■ JOB ITEM ■
Copy out all of the data below with no alterations.

Start of DATASET EXCERPTS

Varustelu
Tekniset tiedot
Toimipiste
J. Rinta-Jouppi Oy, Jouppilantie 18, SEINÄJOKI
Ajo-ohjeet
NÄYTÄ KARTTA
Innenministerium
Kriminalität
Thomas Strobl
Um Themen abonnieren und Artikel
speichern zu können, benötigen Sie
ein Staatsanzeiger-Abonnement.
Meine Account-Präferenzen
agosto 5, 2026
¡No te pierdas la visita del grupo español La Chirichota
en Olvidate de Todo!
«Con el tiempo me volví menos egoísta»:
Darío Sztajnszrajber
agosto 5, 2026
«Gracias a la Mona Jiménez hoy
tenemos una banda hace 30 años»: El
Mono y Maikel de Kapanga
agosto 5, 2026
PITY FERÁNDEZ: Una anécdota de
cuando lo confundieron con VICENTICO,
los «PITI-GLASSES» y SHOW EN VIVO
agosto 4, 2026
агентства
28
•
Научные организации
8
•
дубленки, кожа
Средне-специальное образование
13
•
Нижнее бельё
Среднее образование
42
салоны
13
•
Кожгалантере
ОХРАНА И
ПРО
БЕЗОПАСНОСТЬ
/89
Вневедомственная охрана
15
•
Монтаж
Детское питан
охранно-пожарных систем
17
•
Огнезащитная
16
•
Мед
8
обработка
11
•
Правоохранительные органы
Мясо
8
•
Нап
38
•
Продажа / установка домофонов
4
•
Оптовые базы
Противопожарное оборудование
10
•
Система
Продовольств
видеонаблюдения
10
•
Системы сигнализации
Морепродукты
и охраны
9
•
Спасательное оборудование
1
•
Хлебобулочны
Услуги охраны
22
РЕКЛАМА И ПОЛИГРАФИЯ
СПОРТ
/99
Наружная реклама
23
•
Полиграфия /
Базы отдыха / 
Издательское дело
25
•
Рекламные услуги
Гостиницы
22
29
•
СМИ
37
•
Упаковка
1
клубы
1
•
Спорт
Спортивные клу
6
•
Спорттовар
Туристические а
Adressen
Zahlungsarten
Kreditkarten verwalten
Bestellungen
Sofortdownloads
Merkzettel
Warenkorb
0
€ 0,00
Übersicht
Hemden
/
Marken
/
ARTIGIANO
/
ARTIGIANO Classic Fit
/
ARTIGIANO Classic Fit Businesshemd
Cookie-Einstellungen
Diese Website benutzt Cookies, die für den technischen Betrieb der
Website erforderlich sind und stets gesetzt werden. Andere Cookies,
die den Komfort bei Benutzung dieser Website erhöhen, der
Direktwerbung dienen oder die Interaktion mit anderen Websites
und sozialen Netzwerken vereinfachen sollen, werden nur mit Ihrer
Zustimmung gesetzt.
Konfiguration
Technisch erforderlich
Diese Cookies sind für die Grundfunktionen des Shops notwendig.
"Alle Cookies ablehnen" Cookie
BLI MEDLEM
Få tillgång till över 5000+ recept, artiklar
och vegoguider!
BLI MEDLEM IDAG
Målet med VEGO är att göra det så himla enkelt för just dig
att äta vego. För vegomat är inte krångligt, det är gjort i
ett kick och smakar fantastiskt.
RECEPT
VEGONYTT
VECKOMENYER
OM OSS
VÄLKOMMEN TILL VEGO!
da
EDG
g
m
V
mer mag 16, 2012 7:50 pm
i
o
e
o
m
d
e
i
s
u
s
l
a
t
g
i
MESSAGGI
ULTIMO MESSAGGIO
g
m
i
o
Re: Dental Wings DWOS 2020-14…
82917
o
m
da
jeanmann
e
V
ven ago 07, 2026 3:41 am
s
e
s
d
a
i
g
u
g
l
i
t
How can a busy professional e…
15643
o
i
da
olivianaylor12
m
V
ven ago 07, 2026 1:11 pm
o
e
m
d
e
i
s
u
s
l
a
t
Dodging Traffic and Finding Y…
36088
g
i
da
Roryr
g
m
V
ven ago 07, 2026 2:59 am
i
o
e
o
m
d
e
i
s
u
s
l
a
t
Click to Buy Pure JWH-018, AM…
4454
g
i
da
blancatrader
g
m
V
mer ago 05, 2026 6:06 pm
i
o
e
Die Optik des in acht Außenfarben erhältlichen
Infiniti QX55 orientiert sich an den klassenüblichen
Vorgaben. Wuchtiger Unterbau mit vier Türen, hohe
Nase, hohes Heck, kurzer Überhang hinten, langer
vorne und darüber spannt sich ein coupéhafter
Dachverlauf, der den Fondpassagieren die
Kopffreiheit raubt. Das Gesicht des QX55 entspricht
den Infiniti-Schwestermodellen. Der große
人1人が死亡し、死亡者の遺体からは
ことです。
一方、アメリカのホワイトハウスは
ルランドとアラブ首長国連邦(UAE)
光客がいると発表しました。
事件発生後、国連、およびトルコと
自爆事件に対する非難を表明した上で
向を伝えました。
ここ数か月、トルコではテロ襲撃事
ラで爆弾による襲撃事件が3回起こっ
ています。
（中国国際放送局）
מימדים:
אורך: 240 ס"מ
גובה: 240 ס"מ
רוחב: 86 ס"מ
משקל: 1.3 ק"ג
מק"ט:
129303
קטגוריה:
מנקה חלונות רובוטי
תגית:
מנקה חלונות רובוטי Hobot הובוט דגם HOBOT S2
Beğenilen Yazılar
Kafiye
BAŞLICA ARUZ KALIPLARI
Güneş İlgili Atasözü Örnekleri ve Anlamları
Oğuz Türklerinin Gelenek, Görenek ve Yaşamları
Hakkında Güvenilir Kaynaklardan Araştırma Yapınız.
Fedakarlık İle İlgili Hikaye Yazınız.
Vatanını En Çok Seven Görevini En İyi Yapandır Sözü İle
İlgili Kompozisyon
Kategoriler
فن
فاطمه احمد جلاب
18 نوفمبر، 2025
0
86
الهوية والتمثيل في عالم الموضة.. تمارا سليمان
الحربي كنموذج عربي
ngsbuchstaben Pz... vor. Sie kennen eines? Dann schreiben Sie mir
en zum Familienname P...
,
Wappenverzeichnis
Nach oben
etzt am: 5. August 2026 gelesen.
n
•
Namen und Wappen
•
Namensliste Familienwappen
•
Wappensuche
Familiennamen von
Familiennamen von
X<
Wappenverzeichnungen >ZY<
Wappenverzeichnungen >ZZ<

End of DATASET EXCERPTS

■ EXERCISE OUTPUT ■
Varustelu
Tekniset tiedot
Toimipiste
J. Rinta-Jouppi Oy, Jouppilantie 18, SEINÄJOKI
Ajo-ohjeet
NÄYTÄ KARTTA
Innenministerium
Kriminalität
Thomas Strobl
Um Themen abonnieren und Artikel
speichern zu können, benötigen Sie
ein Staatsanzeiger-Abonnement.
Meine Account-Präferenzen
agosto 5, 2026
¡No te pierdas la visita del grupo español La Chirichota
en Olvidate de Todo!
«Con el tiempo me volví menos egoísta»:
Darío Sztajnszrajber
agosto 5, 2026
«Gracias a la Mona Jiménez hoy
tenemos una banda hace 30 años»: El
Mono y Maikel de Kapanga
agosto 5, 2026
PITY FERÁNDEZ: Una anécdota de
cuando lo confundieron con VICENTICO,
los «PITI-GLASSES» y SHOW EN VIVO
agosto 4, 2026
агентства
28
•
Научные организации
8
•
дубленки, кожа
Средне-специальное образование
13
•
Нижнее бельё
Среднее образование
42
салоны
13
•
Кожгалантере
ОХРАНА И
ПРО
БЕЗОПАСНОСТЬ
/89
Вневедомственная охрана
15
•
Монтаж
Детское питан
охранно-пожарных систем
17
•
Огнезащитная
16
•
Мед
8
обработка
11
•
Правоохранительные органы
Мясо
8
•
Нап
38
•
Продажа / установка домофонов
4
•
Оптовые базы
Противопожарное оборудование
10
•
Система
Продовольств
видеонаблюдения
10
•
Системы сигнализации
Морепродукты
и охраны
9
•
Спасательное оборудование
1
•
Хлебобулочны
Услуги охраны
22
РЕКЛАМА И ПОЛИГРАФИЯ
СПОРТ
/99
Наружная реклама
23
•
Полиграфия /
Базы отдыха / 
Издательское дело
25
•
Рекламные услуги
Гостиницы
22
29
•
СМИ
37
•
Упаковка
1
клубы
1
•
Спорт
Спортивные клу
6
•
Спорттовар
Туристические а
Adressen
Zahlungsarten
Kreditkarten verwalten
Bestellungen
Sofortdownloads
Merkzettel
Warenkorb
0
€ 0,00
Übersicht
Hemden
/
Marken
/
ARTIGIANO
/
ARTIGIANO Classic Fit
/
ARTIGIANO Classic Fit Businesshemd
Cookie-Einstellungen
Diese Website benutzt Cookies, die für den technischen Betrieb der
Website erforderlich sind und stets gesetzt werden. Andere Cookies,
die den Komfort bei Benutzung dieser Website erhöhen, der
Direktwerbung dienen oder die Interaktion mit anderen Websites
und sozialen Netzwerken vereinfachen sollen, werden nur mit Ihrer
Zustimmung gesetzt.
Konfiguration
Technisch erforderlich
Diese Cookies sind für die Grundfunktionen des Shops notwendig.
"Alle Cookies ablehnen" Cookie
BLI MEDLEM
Få tillgång till över 5000+ recept, artiklar
och vegoguider!
BLI MEDLEM IDAG
Målet med VEGO är att göra det så himla enkelt för just dig
att äta vego. För vegomat är inte krångligt, det är gjort i
ett kick och smakar fantastiskt.
RECEPT
VEGONYTT
VECKOMENYER
OM OSS
VÄLKOMMEN TILL VEGO!
da
EDG
g
m
V
mer mag 16, 2012 7:50 pm
i
o
e
o
m
d
e
i
s
u
s
l
a
t
g
i
MESSAGGI
ULTIMO MESSAGGIO
g
m
i
o
Re: Dental Wings DWOS 2020-14…
82917
o
m
da
jeanmann
e
V
ven ago 07, 2026 3:41 am
s
e
s
d
a
i
g
u
g
l
i
t
How can a busy professional e…
15643
o
i
da
olivianaylor12
m
V
ven ago 07, 2026 1:11 pm
o
e
m
d
e
i
s
u
s
l
a
t
Dodging Traffic and Finding Y…
36088
g
i
da
Roryr
g
m
V
ven ago 07, 2026 2:59 am
i
o
e
o
m
d
e
i
s
u
s
l
a
t
Click to Buy Pure JWH-018, AM…
4454
g
i
da
blancatrader
g
m
V
mer ago 05, 2026 6:06 pm
i
o
e
Die Optik des in acht Außenfarben erhältlichen
Infiniti QX55 orientiert sich an den klassenüblichen
Vorgaben. Wuchtiger Unterbau mit vier Türen, hohe
Nase, hohes Heck, kurzer Überhang hinten, langer
vorne und darüber spannt sich ein coupéhafter
Dachverlauf, der den Fondpassagieren die
Kopffreiheit raubt. Das Gesicht des QX55 entspricht
den Infiniti-Schwestermodellen. Der große
人1人が死亡し、死亡者の遺体からは
ことです。
一方、アメリカのホワイトハウスは
ルランドとアラブ首長国連邦(UAE)
光客がいると発表しました。
事件発生後、国連、およびトルコと
自爆事件に対する非難を表明した上で
向を伝えました。
ここ数か月、トルコではテロ襲撃事
ラで爆弾による襲撃事件が3回起こっ
ています。
（中国国際放送局）
מימדים:
אורך: 240 ס"מ
גובה: 240 ס"מ
רוחב: 86 ס"מ
משקל: 1.3 ק"ג
מק"ט:
129303
קטגוריה:
מנקה חלונות רובוטי
תגית:
מנקה חלונות רובוטי Hobot הובוט דגם HOBOT S2
Beğenilen Yazılar
Kafiye
BAŞLICA ARUZ KALIPLARI
Güneş İlgili Atasözü Örnekleri ve Anlamları
Oğuz Türklerinin Gelenek, Görenek ve Yaşamları
Hakkında Güvenilir Kaynaklardan Araştırma Yapınız.
Fedakarlık İle İlgili Hikaye Yazınız.
Vatanını En Çok Seven Görevini En İyi Yapandır Sözü İle
İlgili Kompozisyon
Kategoriler
فن
فاطمه احمد جلاب
18 نوفمبر، 2025
0
86
الهوية والتمثيل في عالم الموضة.. تمارا سليمان
الحربي كنموذج عربي
ngsbuchstaben Pz... vor. Sie kennen eines? Dann schreiben Sie mir
en zum Familienname P...
,
Wappenverzeichnis
Nach oben
etzt am: 5. August 2026 gelesen.
n
•
Namen und Wappen
•
Namensliste Familienwappen
•
Wappensuche
Familiennamen von
Familiennamen von
X<
Wappenverzeichnungen >ZY<
Wappenverzeichnungen >ZZ<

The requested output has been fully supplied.